Nepal’s emergence as Australia’s biggest source of offshore students has fanned fears that the visa programme has been subverted as an “unsponsored work permits” scheme.
Immigration expert Abul Rizvi says ballooning numbers of successful student visa applications from the Himalayan nation suggest that lax rules may be luring migrant workers Down Under on a study pretext.
This could trigger an explosion in labour hire fraud and the exploitation of foreign workers caught in “immigration limbo” because they lack the credentials to qualify for permanent residency. Meanwhile, Australia could “lose higher-performing students to other nations because of the trashed reputation of our international education industry”, Dr Rizvi warns in the journal Independent Australia.
He blames the former government’s suspension of caps on international students’ working hours. “We are now seen as desperate to attract students more interested in work rights than the quality of education.”
In March and April, the latest months for which statistics are available, Nepal generated more than 1,000 more applications for visas to study in Australia than the traditional top source market of China – which has almost 50 times Nepal’s population – and some 3,000 more than its other giant neighbour, India, which is normally Australia’s second top market.
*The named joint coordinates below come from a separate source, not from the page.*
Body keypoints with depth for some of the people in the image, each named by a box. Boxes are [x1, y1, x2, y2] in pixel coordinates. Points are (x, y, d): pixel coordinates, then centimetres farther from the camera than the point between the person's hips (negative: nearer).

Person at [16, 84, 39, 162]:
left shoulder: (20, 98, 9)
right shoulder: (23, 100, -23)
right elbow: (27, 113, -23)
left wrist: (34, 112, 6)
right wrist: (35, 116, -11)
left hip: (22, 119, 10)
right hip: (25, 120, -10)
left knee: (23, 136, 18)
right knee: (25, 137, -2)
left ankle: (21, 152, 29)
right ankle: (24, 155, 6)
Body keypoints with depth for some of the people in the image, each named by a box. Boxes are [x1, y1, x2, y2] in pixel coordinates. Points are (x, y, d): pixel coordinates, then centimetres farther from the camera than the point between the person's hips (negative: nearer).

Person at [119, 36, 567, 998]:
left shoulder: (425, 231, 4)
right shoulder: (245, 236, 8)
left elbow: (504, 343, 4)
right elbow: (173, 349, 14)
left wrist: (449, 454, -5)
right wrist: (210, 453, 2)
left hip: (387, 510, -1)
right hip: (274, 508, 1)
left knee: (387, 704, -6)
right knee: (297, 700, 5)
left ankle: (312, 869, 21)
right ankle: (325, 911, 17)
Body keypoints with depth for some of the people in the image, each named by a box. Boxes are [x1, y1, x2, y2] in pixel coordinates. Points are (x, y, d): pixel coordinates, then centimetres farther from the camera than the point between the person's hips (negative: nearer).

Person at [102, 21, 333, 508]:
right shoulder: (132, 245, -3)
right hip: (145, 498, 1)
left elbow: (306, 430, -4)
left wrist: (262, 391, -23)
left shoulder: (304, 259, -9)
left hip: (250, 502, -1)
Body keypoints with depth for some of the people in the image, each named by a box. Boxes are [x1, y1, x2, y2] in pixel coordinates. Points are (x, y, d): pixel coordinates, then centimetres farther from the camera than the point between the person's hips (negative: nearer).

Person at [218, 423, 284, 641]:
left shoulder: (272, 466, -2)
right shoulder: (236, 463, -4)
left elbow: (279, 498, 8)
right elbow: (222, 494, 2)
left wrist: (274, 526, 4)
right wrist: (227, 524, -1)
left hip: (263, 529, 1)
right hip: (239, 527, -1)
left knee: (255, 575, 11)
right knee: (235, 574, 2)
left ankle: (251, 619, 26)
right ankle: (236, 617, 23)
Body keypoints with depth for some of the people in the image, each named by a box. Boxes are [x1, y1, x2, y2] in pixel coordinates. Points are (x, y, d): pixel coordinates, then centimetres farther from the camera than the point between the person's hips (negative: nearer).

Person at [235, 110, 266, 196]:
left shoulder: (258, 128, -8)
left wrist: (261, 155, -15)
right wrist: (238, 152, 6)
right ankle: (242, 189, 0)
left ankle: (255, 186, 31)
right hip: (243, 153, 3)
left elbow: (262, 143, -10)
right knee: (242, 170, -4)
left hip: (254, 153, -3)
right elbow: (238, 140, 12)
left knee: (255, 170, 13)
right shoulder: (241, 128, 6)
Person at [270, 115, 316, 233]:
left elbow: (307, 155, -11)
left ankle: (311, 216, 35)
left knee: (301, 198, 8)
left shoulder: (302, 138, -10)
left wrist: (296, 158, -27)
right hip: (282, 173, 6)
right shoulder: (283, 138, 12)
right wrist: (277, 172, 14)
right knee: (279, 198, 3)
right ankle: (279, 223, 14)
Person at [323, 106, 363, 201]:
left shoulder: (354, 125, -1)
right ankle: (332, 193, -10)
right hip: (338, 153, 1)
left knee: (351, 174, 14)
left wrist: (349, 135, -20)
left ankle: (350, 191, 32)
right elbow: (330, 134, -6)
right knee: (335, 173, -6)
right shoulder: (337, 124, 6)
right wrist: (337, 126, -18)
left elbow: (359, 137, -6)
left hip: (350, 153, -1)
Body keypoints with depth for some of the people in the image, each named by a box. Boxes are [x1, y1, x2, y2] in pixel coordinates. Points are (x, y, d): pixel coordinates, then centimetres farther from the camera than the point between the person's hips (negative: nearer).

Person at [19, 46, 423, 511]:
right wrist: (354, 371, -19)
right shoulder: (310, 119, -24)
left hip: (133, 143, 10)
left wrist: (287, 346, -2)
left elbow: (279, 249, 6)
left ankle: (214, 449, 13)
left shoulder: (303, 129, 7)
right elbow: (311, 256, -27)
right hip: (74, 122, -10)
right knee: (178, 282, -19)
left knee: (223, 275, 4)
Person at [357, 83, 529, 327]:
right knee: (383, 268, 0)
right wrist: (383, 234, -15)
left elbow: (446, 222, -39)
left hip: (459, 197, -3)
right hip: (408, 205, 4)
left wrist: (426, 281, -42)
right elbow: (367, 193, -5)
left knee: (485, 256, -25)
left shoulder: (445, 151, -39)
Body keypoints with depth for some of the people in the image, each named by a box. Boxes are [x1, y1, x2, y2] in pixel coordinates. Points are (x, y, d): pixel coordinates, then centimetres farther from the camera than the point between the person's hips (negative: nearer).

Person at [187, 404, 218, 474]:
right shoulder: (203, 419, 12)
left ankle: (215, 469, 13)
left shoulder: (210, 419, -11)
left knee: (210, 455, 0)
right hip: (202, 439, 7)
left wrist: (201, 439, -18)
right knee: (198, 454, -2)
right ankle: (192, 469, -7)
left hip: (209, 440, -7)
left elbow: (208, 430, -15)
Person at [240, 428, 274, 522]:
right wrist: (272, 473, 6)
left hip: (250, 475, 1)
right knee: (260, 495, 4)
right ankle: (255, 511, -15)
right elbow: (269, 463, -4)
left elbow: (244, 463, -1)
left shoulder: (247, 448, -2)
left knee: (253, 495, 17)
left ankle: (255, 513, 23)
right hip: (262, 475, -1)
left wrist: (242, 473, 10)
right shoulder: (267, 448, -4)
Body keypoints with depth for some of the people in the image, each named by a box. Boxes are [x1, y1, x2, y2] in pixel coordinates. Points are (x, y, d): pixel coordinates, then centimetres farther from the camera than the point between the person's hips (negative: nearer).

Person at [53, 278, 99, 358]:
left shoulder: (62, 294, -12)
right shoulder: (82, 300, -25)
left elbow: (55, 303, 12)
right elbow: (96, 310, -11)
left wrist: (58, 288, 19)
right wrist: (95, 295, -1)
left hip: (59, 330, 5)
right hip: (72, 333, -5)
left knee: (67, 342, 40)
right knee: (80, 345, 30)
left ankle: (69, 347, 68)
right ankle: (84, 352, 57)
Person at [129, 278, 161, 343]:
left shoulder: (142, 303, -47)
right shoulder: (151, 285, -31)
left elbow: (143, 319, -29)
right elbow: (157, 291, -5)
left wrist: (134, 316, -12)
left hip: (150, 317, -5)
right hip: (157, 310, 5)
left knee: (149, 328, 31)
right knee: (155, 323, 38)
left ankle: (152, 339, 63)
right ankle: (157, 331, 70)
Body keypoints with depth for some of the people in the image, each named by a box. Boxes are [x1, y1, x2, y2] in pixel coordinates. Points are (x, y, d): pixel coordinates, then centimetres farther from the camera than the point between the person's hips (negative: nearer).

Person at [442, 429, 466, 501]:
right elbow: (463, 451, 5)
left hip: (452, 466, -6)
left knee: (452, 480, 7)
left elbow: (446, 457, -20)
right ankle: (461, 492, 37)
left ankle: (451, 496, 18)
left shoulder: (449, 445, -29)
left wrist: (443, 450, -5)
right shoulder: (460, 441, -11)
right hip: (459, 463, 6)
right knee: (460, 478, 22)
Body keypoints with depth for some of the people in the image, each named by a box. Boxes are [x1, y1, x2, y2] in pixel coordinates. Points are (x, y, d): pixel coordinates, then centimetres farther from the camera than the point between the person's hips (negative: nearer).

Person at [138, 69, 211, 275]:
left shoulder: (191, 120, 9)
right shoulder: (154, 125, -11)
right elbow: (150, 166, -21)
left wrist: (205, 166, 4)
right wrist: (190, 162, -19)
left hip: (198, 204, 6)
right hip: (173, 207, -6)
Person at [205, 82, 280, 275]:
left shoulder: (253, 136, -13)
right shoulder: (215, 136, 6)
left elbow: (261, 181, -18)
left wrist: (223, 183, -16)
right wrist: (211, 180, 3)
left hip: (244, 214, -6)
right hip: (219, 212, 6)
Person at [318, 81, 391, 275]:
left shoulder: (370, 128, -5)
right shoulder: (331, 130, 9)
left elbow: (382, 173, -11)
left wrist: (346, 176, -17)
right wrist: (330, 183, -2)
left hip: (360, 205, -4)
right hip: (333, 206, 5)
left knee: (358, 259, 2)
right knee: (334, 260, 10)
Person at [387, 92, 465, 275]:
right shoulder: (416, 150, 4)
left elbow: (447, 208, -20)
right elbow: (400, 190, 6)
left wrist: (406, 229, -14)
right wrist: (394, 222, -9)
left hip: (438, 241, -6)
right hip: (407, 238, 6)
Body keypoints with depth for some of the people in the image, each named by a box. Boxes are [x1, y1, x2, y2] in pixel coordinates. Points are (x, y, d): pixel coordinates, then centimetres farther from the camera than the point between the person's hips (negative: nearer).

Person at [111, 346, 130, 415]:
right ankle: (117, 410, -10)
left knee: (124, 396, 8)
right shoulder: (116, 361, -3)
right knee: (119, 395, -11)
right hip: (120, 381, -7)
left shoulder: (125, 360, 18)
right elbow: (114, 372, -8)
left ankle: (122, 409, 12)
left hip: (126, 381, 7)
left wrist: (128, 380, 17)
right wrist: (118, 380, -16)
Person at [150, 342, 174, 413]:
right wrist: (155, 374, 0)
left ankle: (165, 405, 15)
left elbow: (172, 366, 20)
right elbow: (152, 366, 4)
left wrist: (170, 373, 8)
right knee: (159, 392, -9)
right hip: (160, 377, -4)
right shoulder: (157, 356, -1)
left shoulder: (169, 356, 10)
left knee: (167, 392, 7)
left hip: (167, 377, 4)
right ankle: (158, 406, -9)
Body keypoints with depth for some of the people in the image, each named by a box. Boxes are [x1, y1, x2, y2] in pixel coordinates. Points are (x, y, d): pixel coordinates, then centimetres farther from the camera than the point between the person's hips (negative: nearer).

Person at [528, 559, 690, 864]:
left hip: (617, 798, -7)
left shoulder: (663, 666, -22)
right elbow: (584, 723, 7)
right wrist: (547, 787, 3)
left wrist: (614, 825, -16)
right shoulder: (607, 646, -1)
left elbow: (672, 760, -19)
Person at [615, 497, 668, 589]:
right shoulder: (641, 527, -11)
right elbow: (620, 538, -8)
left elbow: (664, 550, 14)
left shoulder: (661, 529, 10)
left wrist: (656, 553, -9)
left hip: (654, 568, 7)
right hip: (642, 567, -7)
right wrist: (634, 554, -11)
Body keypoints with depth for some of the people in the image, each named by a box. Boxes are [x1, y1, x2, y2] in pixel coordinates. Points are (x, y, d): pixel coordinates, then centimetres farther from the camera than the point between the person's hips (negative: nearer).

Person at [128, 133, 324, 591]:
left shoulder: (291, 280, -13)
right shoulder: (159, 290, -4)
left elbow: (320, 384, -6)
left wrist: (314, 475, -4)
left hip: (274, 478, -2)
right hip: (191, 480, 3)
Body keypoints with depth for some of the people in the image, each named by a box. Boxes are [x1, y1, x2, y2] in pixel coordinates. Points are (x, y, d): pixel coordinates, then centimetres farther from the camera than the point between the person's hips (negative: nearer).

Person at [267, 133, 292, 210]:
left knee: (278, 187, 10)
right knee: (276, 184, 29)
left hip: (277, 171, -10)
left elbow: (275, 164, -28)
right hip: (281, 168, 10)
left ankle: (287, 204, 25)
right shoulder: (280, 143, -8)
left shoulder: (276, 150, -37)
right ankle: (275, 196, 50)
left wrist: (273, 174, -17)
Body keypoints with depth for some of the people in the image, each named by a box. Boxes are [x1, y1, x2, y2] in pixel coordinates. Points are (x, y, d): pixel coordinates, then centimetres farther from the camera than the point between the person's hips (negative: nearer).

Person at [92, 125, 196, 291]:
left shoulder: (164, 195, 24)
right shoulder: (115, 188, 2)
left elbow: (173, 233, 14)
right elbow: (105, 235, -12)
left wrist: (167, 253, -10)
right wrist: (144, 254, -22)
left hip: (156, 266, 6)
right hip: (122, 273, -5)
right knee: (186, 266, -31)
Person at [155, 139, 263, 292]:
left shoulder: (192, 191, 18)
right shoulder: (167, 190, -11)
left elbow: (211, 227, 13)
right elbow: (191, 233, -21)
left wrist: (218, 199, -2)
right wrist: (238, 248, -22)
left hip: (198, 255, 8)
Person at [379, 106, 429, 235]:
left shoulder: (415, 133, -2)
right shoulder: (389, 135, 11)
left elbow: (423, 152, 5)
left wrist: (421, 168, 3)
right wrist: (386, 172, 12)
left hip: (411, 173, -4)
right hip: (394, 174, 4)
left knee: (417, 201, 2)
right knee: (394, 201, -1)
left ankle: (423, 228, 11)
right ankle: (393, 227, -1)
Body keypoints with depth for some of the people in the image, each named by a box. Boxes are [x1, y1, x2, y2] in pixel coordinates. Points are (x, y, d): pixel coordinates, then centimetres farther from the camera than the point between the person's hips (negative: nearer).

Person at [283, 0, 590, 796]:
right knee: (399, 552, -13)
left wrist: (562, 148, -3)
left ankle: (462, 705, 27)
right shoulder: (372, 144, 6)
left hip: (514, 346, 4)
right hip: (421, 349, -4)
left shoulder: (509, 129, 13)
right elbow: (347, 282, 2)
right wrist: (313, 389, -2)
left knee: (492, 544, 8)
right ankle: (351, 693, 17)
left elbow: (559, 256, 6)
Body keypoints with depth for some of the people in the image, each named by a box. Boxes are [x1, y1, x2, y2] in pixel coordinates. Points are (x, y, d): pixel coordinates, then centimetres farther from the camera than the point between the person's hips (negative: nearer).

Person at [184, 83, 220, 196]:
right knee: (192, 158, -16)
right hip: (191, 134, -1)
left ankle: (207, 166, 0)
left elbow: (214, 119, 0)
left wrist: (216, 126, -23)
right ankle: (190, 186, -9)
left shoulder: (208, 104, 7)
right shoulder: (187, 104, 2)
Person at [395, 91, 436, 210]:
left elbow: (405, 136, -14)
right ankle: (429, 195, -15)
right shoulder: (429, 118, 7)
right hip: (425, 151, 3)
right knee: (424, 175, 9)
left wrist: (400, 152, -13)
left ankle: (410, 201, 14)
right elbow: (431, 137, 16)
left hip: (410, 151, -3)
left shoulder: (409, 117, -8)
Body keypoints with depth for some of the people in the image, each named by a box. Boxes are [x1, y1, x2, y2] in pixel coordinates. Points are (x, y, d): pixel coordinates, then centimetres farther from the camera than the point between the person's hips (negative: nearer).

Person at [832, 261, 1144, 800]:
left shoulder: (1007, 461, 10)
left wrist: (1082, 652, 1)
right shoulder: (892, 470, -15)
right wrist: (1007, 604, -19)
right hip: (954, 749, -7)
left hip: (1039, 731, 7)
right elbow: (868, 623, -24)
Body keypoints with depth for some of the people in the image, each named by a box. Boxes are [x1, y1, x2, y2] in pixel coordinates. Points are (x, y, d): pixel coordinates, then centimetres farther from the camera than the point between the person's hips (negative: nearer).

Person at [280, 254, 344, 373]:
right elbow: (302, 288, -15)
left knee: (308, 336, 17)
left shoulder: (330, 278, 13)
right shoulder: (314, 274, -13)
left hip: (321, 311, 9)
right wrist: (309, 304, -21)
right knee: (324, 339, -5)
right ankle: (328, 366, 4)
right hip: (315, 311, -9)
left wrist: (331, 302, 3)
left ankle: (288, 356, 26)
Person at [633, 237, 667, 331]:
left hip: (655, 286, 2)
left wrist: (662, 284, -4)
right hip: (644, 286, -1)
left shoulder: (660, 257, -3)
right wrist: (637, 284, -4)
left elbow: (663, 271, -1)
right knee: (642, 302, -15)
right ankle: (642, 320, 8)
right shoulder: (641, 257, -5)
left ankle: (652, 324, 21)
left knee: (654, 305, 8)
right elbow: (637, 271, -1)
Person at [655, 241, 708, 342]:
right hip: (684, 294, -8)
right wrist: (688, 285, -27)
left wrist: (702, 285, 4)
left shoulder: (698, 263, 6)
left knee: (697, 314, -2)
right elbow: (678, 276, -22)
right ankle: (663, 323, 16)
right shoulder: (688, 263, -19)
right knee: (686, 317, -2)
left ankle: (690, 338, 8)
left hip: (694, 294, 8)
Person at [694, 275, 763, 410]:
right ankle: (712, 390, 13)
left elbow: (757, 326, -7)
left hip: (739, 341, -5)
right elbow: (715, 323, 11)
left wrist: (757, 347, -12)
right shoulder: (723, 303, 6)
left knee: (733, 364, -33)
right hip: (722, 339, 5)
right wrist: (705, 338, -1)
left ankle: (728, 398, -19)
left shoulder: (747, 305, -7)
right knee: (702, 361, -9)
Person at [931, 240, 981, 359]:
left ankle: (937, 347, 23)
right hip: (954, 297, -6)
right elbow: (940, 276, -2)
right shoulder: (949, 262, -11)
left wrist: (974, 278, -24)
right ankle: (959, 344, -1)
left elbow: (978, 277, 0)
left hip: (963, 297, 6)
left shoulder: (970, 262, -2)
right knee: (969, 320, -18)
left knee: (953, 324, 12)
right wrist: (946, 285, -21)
Nepal is also experiencing a much higher “grant rate” – the proportion of visa applications decided in the applicants’ favour – than it has for most of the past decade. The rate has soared to 92 per cent this financial year after hovering well below 80 per cent.
By comparison, grant rates for India and Pakistan stand at 78 per cent and 63 per cent, respectively.
Like its subcontinental neighbours, Nepal is normally considered a “high risk” country for non-genuine visa applications. When its grant rate last climbed above 90 per cent, in 2013-14, immigration officials subsequently unleashed a mid-2015 crackdown that saw every second application rejected.
Dr Rizvi, a former Immigration Department deputy secretary, said it was difficult to know why approval rates had diverged between Nepal and its neighbours. He said officials could be applying less rigorous scrutiny to Nepalese applicants’ evidence of their genuine study intentions.
While he was particularly concerned about the grant rate for vocational education and training (VET) visas – currently 87 per cent for people applying from Nepal, compared with just 14 per cent for India – Nepalese approval rates for higher education were also at historical highs.
Sydney-based education agent Ravi Lochan Singh said visa statistics had been skewed by a processing backlog. He welcomed the growing numbers of Nepalese higher education visas but said the “very high” grant rate for private VET applicants was “not sustainable in the long term”.
Mr Singh said Nepalese and Indian student visas were managed by different processing teams, with the former handled in Delhi and the latter mostly in Perth.
Times Higher Education asked the Department of Home Affairs, which administers student visas, why Nepal’s grant rate had changed so dramatically and whether appropriate scrutiny was being applied. A spokesperson said all applications were “considered on an individual basis”.
Consultant Claire Field said Australia’s international education sector was emerging from Covid “into a new and quite different reality”. She warned of unintended consequences from the suspension of limits on international students’ working hours and Western Australia’s A$10 million (£5.7 million) “incentive package” for overseas agents who enrol their clients in the state’s institutions.
“There are complex issues at play in the sector in Australia right now,” she said. “The government needs to be focused on ensuring the integrity of the sector as it rebuilds post-Covid.”